THE nation’s leading climate change expert (sic) has again warned of dire weather events – but this time his predictions centre on western Sydney.
In a report to be released today, climate commissioner Professor Tim Flannery said the region’s temperatures would rise sharply in coming years, leading to violence and more cases of mental illness.
The commission said western suburbs were suffering from “an urban island heat effect” with concrete, buildings and asphalt raising temperatures by 1C to 2C.
The commission’s Professor Lesley Hughes said last night deaths should also be expected if the forecasts of more severe heatwaves were realised.
The horror predictions in the report come after a cool summer with the longest run of days under 30C in 15 years.
Extreme heat, floods likely as weather evolves (SMH)
Suburbs hotter, but it may just be tarmac
TEMPERATURES in Sydney’s western suburbs are rising faster than in the city’s ritzy eastern suburbs, leading to a prediction hospital admissions will skyrocket by 40 per cent by 2030.

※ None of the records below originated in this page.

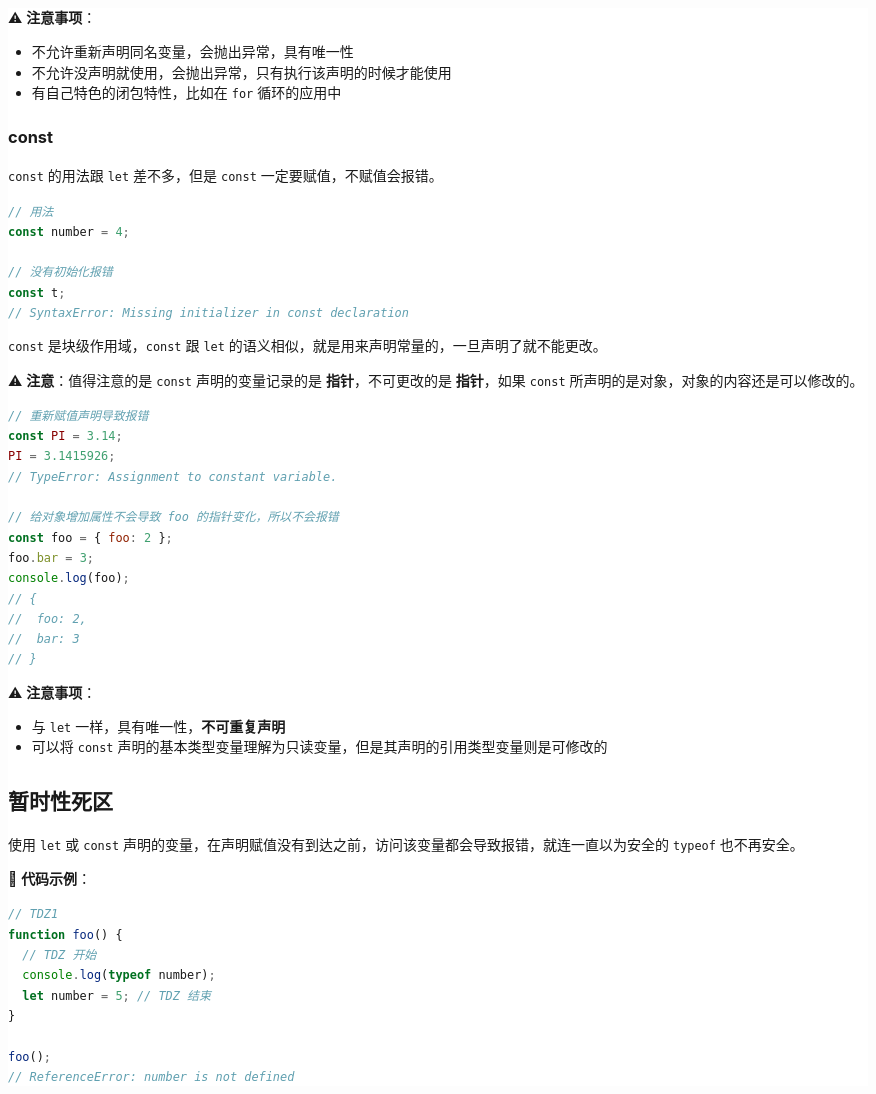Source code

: ⚠️ **注意事项**：

- 不允许重新声明同名变量，会抛出异常，具有唯一性
- 不允许没声明就使用，会抛出异常，只有执行该声明的时候才能使用
- 有自己特色的闭包特性，比如在 `for` 循环的应用中

### const

`const` 的用法跟 `let` 差不多，但是 `const` 一定要赋值，不赋值会报错。

```js
// 用法
const number = 4;

// 没有初始化报错
const t;
// SyntaxError: Missing initializer in const declaration
```

`const` 是块级作用域，`const` 跟 `let` 的语义相似，就是用来声明常量的，一旦声明了就不能更改。

⚠️ **注意**：值得注意的是 `const` 声明的变量记录的是 **指针**，不可更改的是 **指针**，如果 `const` 所声明的是对象，对象的内容还是可以修改的。

```js
// 重新赋值声明导致报错
const PI = 3.14;
PI = 3.1415926;
// TypeError: Assignment to constant variable.

// 给对象增加属性不会导致 foo 的指针变化，所以不会报错
const foo = { foo: 2 };
foo.bar = 3;
console.log(foo);
// {
//  foo: 2,
//  bar: 3
// }
```

⚠️ **注意事项**：

- 与 `let` 一样，具有唯一性，**不可重复声明**
- 可以将 `const` 声明的基本类型变量理解为只读变量，但是其声明的引用类型变量则是可修改的

## 暂时性死区

使用 `let` 或 `const` 声明的变量，在声明赋值没有到达之前，访问该变量都会导致报错，就连一直以为安全的 `typeof` 也不再安全。

🌰 **代码示例**：

```js
// TDZ1
function foo() {
  // TDZ 开始
  console.log(typeof number);
  let number = 5; // TDZ 结束
}

foo();
// ReferenceError: number is not defined
```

A report to be released today by the Climate Commission on the impacts of climate change on NSW directly links climate change to increases in the number of heatwave days in Australia’s biggest metropolitan area, and claims that residents of western Sydney would experience more days above 35C and that this would occur at a faster rate than in the eastern suburbs.
The number of days over 35C is up by 60 per cent in western Sydney since 1970, while the coastal eastern suburbs had not shown a significant trend.
However, sea-level rises could spark storm-surge problems for coastal areas, with the report citing research that predicts a 50cm rise in sea level could spark flooding events – currently seen as one-in-100-year phenomena – every few months.
Chief climate commissioner Tim Flannery said the report was based on the latest science and had been released before a series of meetings in western Sydney this week.
He encouraged people to come forward and “ask their questions and air their doubts”.
Climate commissioner Lesley Hughes, one of the authors of the latest report, said western Sydney was experiencing four times the number of heatwave days compared with the eastern suburbs – up from three times as many heat-wave days in the 1970s.
However, Professor Hughes, the head of the Department of Biological Sciences at Macquarie University, said the difference could well be a combination of climate change and the fact that a lack of a sea breeze, heat-trapping roads, dark roofs and carparks, and increased temperature had made the areas into a “heat island”.
But the report’s findings were greeted with a mixed response in Sydney’s west yesterday. (The Australian)



Theer is a word that describes people like this – unfortunately I cannot use it even on this liberal site!